Cambridge Institute of Therapeutic Immunology & Infectious Disease (CITIID), Jeffrey Cheah Biomedical Centre, Cambridge Biomedical Campus, University of Cambridge, Puddicombe Way, Cambridge, CB2 0AW, UK.
Department of Medicine, University of Cambridge School of Clinical Medicine, Cambridge Biomedical Campus, Cambridge, CB2 0QQ, UK.
Genome Med. 2020 Nov 25;12(1):106. doi: 10.1186/s13073-020-00797-4.
Genome-wide association studies (GWAS) have identified pervasive sharing of genetic architectures across multiple immune-mediated diseases (IMD). By learning the genetic basis of IMD risk from common diseases, this sharing can be exploited to enable analysis of less frequent IMD where, due to limited sample size, traditional GWAS techniques are challenging.
Exploiting ideas from Bayesian genetic fine-mapping, we developed a disease-focused shrinkage approach to allow us to distill genetic risk components from GWAS summary statistics for a set of related diseases. We applied this technique to 13 larger GWAS of common IMD, deriving a reduced dimension "basis" that summarised the multidimensional components of genetic risk. We used independent datasets including the UK Biobank to assess the performance of the basis and characterise individual axes. Finally, we projected summary GWAS data for smaller IMD studies, with less than 1000 cases, to assess whether the approach was able to provide additional insights into genetic architecture of less common IMD or IMD subtypes, where cohort collection is challenging.
We identified 13 IMD genetic risk components. The projection of independent UK Biobank data demonstrated the IMD specificity and accuracy of the basis even for traits with very limited case-size (e.g. vitiligo, 150 cases). Projection of additional IMD-relevant studies allowed us to add biological interpretation to specific components, e.g. related to raised eosinophil counts in blood and serum concentration of the chemokine CXCL10 (IP-10). On application to 22 rare IMD and IMD subtypes, we were able to not only highlight subtype-discriminating axes (e.g. for juvenile idiopathic arthritis) but also suggest eight novel genetic associations.
Requiring only summary-level data, our unsupervised approach allows the genetic architectures across any range of clinically related traits to be characterised in fewer dimensions. This facilitates the analysis of studies with modest sample size by matching shared axes of both genetic and biological risk across a wider disease domain, and provides an evidence base for possible therapeutic repurposing opportunities.

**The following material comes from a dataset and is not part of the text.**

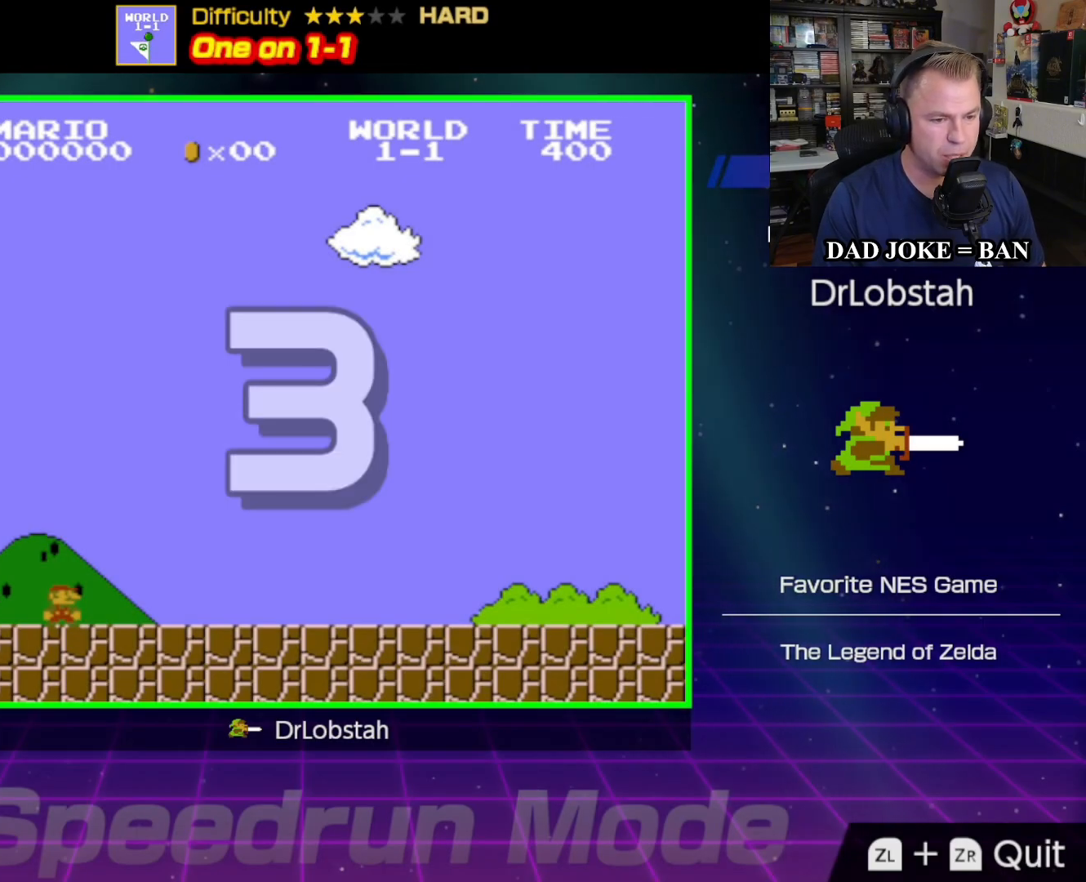
{"buttons": ["B", "DPAD_RIGHT"], "events": []}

全基因组关联研究 (GWAS) 已经确定了多种免疫介导疾病 (IMD) 之间广泛存在的遗传结构共享。通过从常见疾病中学习 IMD 风险的遗传基础,可以利用这种共享来分析不太常见的 IMD,由于样本量有限,传统的 GWAS 技术具有挑战性。
利用贝叶斯遗传精细映射的思想,我们开发了一种针对疾病的收缩方法,使我们能够从一组相关疾病的 GWAS 汇总统计数据中提取遗传风险成分。我们将该技术应用于 13 项更大的常见 IMD GWAS,得出一个简化的维度“基础”,该基础总结了遗传风险的多维成分。我们使用包括英国生物库在内的独立数据集来评估基础的性能并描述个体轴。最后,我们将较小的 IMD 研究的汇总 GWAS 数据投影到该基础上,以评估该方法是否能够为遗传结构不太常见的 IMD 或 IMD 亚型提供更多见解,在这些疾病中,收集队列具有挑战性。
我们确定了 13 个 IMD 遗传风险成分。对独立的英国生物库数据的投影表明,即使对于病例数非常有限的特征(例如白癜风,150 例),该基础也具有 IMD 特异性和准确性。对其他 IMD 相关研究的投影使我们能够为特定成分添加生物学解释,例如与血液中嗜酸性粒细胞计数升高和趋化因子 CXCL10(IP-10)的血清浓度相关的成分。在应用于 22 种罕见的 IMD 和 IMD 亚型时,我们不仅能够突出区分亚型的轴(例如,青少年特发性关节炎),还能够提出 8 个新的遗传关联。
我们的无监督方法仅需要汇总数据,可以用更少的维度来描述任何范围内与临床相关的特征的遗传结构。这通过在更广泛的疾病领域中匹配遗传和生物风险的共享轴,为具有适度样本量的研究分析提供了便利,并为可能的治疗重新定位机会提供了证据基础。